*** Begin section ***

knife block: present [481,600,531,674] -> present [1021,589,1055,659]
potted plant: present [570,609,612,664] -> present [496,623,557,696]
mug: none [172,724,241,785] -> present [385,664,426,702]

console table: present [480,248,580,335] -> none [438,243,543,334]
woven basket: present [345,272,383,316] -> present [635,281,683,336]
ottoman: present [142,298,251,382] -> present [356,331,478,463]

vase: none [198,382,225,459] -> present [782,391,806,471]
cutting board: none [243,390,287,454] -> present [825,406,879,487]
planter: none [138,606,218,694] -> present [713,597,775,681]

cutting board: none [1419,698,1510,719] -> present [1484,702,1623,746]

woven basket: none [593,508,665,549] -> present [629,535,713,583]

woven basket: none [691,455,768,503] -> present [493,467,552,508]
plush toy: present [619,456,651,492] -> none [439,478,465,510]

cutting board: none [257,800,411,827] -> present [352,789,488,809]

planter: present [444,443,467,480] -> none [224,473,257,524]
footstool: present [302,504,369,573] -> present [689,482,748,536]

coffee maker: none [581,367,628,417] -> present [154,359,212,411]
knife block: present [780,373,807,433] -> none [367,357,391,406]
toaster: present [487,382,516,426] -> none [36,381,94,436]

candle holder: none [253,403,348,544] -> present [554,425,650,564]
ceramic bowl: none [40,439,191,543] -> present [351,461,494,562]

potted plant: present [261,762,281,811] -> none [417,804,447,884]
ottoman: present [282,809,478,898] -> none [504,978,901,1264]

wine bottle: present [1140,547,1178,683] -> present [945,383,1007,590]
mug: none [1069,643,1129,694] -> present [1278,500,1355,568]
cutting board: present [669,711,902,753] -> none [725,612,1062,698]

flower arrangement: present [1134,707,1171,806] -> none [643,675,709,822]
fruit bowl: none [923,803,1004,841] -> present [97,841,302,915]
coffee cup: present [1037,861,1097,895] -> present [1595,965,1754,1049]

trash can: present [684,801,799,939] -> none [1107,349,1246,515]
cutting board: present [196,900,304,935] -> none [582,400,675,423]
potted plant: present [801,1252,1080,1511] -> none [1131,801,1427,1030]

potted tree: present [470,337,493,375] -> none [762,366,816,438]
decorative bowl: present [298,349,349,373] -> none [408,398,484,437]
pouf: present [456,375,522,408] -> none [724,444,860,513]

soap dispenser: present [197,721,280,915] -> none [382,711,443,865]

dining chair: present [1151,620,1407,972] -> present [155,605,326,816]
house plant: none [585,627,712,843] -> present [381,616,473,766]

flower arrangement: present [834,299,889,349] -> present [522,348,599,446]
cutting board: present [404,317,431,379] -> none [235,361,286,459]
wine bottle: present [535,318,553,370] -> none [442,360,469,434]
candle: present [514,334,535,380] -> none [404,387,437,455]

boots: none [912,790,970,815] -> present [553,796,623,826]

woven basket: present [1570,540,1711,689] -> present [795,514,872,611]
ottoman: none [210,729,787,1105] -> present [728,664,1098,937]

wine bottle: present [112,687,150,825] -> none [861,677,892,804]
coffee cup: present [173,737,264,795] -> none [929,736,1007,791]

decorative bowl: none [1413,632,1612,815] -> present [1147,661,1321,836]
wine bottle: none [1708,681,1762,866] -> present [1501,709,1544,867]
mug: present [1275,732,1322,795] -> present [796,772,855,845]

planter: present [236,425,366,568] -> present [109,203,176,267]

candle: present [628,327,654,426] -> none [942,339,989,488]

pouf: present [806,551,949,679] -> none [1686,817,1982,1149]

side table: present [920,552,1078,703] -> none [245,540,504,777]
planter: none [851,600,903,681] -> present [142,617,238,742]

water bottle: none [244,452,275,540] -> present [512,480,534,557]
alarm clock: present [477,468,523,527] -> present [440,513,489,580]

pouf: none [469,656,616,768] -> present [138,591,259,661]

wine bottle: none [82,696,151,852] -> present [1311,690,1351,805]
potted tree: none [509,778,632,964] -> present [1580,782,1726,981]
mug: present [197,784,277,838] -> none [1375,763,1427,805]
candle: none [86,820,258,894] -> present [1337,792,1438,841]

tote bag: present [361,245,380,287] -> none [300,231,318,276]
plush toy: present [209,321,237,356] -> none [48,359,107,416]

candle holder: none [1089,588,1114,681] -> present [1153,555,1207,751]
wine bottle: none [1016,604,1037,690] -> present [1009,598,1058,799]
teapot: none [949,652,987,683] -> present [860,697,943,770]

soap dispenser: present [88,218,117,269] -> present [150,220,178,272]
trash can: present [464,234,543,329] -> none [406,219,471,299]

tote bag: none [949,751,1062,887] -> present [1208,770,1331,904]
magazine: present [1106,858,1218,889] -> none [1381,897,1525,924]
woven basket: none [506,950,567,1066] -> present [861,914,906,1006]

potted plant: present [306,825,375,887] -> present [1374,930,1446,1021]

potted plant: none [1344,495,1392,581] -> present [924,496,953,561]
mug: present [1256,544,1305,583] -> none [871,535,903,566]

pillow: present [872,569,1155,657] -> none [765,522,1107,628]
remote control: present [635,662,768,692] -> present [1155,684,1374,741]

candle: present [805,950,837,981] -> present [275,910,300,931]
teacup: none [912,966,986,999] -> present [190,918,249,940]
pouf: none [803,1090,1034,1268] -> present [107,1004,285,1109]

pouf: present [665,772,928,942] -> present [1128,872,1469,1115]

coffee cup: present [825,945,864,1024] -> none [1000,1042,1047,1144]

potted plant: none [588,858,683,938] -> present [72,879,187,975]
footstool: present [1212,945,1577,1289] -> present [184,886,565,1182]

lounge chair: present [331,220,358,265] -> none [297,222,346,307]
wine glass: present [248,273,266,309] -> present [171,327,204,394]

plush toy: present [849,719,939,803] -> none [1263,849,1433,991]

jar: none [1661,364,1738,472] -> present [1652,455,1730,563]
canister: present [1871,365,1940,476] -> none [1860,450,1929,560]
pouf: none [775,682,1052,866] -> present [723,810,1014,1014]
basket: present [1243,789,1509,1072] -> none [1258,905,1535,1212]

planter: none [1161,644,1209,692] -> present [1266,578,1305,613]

*** End section ***

About this task: Show me each line of the listing above with "holder" in it.

Task answer:
candle holder: none [253,403,348,544] -> present [554,425,650,564]
candle holder: none [1089,588,1114,681] -> present [1153,555,1207,751]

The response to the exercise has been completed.